We analyzed SLU7 expression and clinical prognosis in two independent cisplatin-treated BLCA cohorts (GSE87304, GSE169455). Cisplatin-resistant BLCA cell lines (T24-CIS, UMUC3-CIS) were established for functional assays (CCK-8, qRT-PCR, western blotting). Molecular interactions were validated by RIP-qPCR, immunofluorescence(IF), RNA-FISH, nucleocytoplasmic fractionation, co-immunoprecipitation (co-IP), and mass spectrometry (MS). In vivo therapeutic efficacy was assessed in BLCA xenograft models.

Results

SLU7 was significantly upregulated in cisplatin-resistant BLCA cells, and high SLU7 expression independently predicted poor cancer-specific survival (CSS) and recurrence-free survival (RFS) in cisplatin-treated patients.
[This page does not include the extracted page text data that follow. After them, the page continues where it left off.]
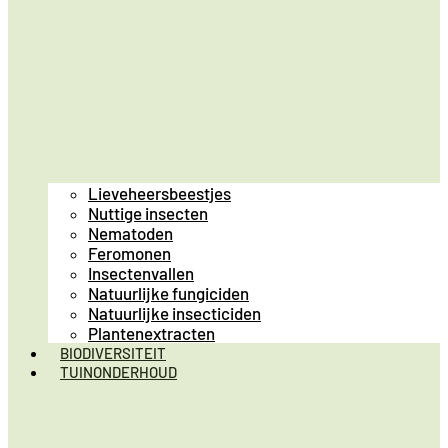
Lieveheersbeestjes
Nuttige insecten
Nematoden
Feromonen
Insectenvallen
Natuurlijke fungiciden
Natuurlijke insecticiden
Plantenextracten
BIODIVERSITEIT
TUINONDERHOUD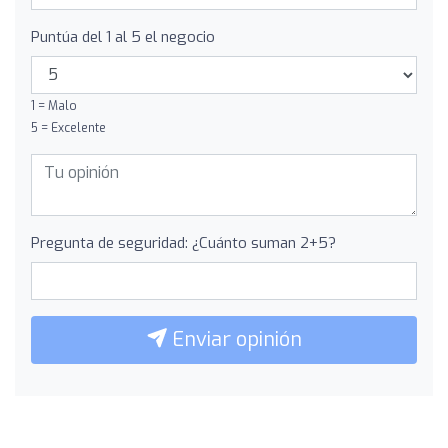
Puntúa del 1 al 5 el negocio
1 = Malo
5 = Excelente
Pregunta de seguridad: ¿Cuánto suman 2+5?
Enviar opinión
SLU7 knockdown suppressed MAP3K3 expression, inhibited p38 MAPK pathway, and restored cisplatin sensitivity. Mechanistically, SLU7 directly bound MAP3K3 mRNA and promoted its nuclear export—a non-canonical function independent of its canonical splicing activity. MS and Co-IP identified NAA50 as the upstream regulator that catalyzes N-terminal acetylation of SLU7 to prevent its ubiquitin-proteasomal degradation, thereby sustaining SLU7 stability. Pharmacological inhibition of NAA50 with Naa50-IN-1 destabilized SLU7, blocked the MAP3K3-p38 axis, and reversed cisplatin resistance in vitro and in vivo.

Conclusions

We uncover a novel NAA50–SLU7–MAP3K3-p38 MAPK regulatory axis that drives cisplatin resistance in BLCA. NAA50-mediated N-terminal acetylation stabilizes SLU7, which in turn facilitates MAP3K3 mRNA nuclear export to activate p38 MAPK signaling. Targeting NAA50 represents a promising therapeutic strategy to overcome cisplatin resistance in BLCA, and SLU7 serves as a predictive biomarker for cisplatin response.